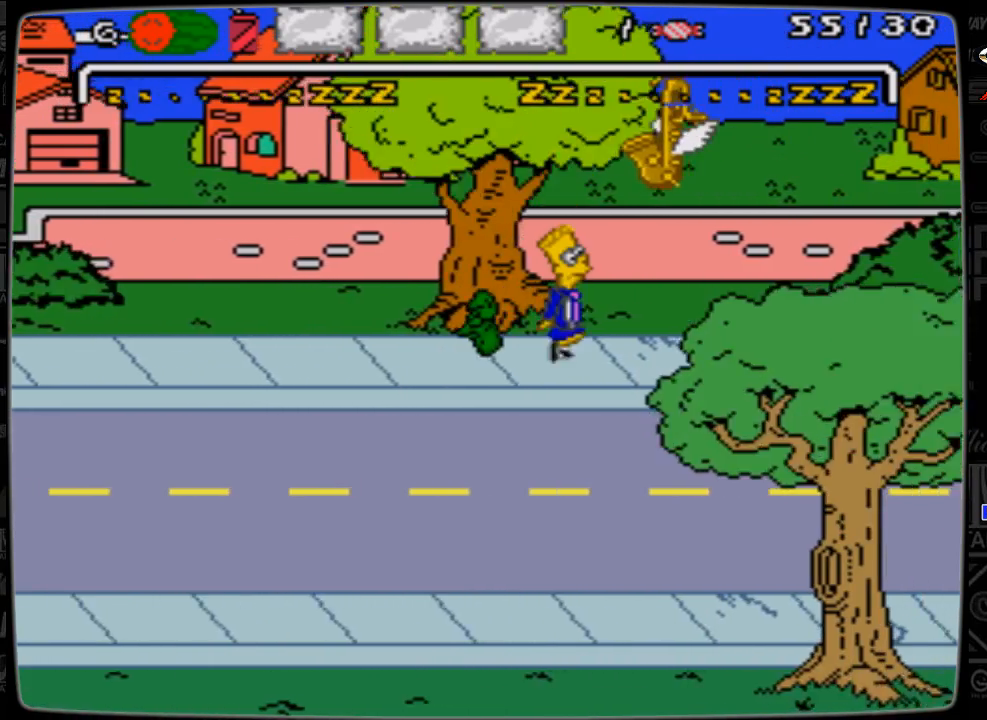
{"buttons": ["DPAD_RIGHT"], "events": []}
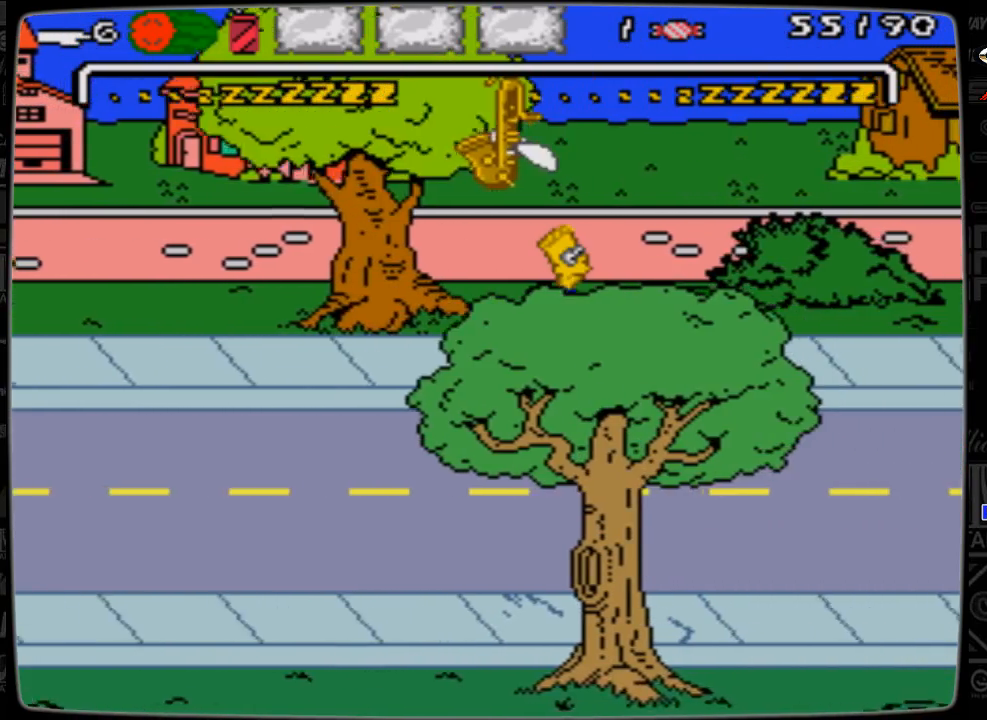
{"buttons": ["A", "DPAD_RIGHT"], "events": [[67, "A", "down"]]}
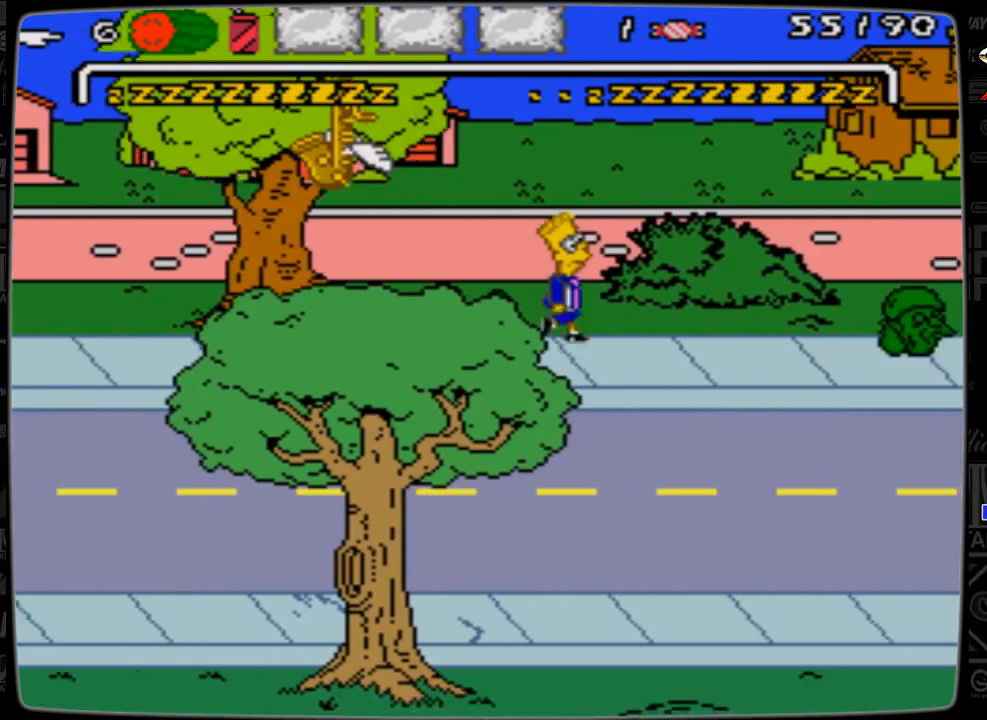
{"buttons": ["DPAD_RIGHT"], "events": [[67, "A", "up"]]}
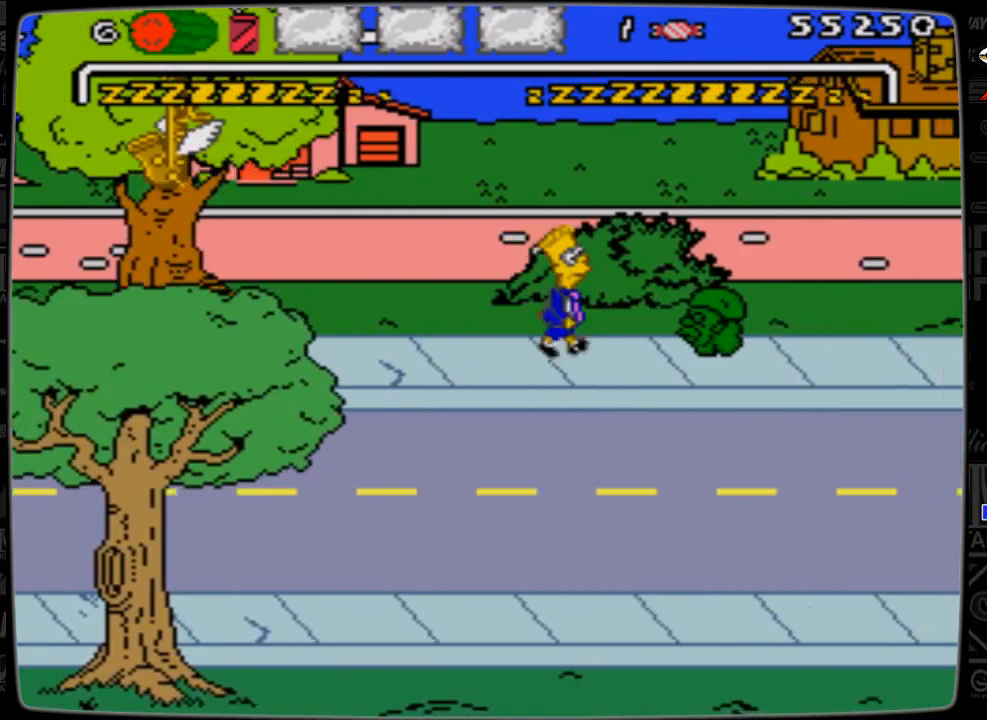
{"buttons": ["A", "DPAD_RIGHT"], "events": [[167, "A", "down"]]}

BRIEF >> One number only, please: the count of lines in the material holding the word "down".

TASK RESULT >> 2